Continued Feasibility and Success of a Non-Opioid Pathway for Postoperative Pain after Ureteroscopy
David W. Sobel, MD, Nikolas A. Moring, MS, Mohannad A. Awad, MD, Kevan M. Sternberg, MD
University of Vermont, Burlington, VT
BACKGROUND: The opioid crisis continues to be a major focus in the United States. The contribution of physician prescribing patterns and the need for improvement in the medical community have been increasingly addressed in the literature. We have previously reported on the feasibility of implementing a non-opioid protocol for outpatient ureteroscopy (URS) with stent placement. Our initial experience demonstrated the success of a non-opioid approach for pain control and stent-related symptoms. In this study, we report our extended experience over a 26 month period.
METHODS: Charts of patients who underwent URS with stent placement by a single surgeon from November 2016 to February 2019 were retrospectively reviewed. During this time period, efforts were made to substitute opioid pain medications on discharge for either no prescription or diclofenac, an NSAID. All patients received similar adjunct medications including tamsulosin, tylenol, and pyridium. Patients with an allergy to NSAIDs or CKD stage II or greater were excluded from the non-opioid pathway as they were unable to be prescribed NSAIDS. Frequency of postoperative adverse events including visits to the emergency room (ER) for stent-related symptoms, stent-related clinic telephone calls, and requests for prescription refills for pain medication were measured.

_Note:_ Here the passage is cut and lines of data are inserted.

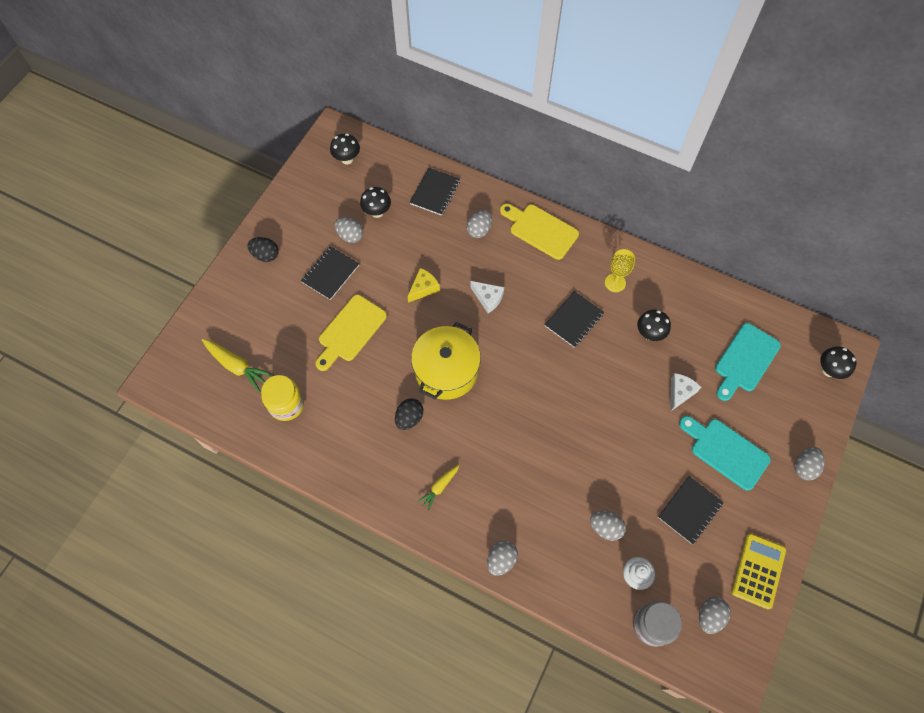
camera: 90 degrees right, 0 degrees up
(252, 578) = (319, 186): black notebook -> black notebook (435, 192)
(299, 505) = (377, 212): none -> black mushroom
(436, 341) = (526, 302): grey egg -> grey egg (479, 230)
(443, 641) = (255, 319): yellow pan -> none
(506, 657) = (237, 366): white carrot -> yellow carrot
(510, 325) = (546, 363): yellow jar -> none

RESULTS: Three hundred and sixty-three patients underwent URS with stent placement over the 26 month period. 31 with reported NSAID allergy or CKD stage II or greater or both were ineligible for the non-opioid pathway and excluded, and 32 were excluded for having other concurrent procedures such as cystolitholapaxy. 300 patients were included in the final analysis. A total of 271 patients were discharged without opioid medications (90.3%). 29 patients received opioids (9.7%). Of those discharged without an opioid, 216 received diclofenac and 24 received no pain medication (opioid or prescription NSAID). Both patients receiving opioids and non-opioids had a low number of postoperative visits to the ED for genitourinary-related concerns (2 patients receiving opioids [6.9%] and 23 patients without opioids [8.5%]). Telephone calls made to the urology clinic for concerning symptoms were made by 11 patients receiving opioids (37.9%) and 45 patients without opioids (16.6%). The number of pain medication refill requests was low for both groups: 13 patients receiving opioids (23.6%) and 11 patients without opioids (7.3%). CONCLUSIONS: Our experience using a non-opioid pathway after URS and stent placement reveals that approximately 90% of patients can be discharged without opioids. Patients had a low number of visits to the ED for postoperative genitourinary symptoms, a low number of telephone calls to the clinic, and requested few pain medication refills regardless of whether or not they received opioids on discharge. We hope our experience will encourage others to reduce opioid prescriptions in this population in the future.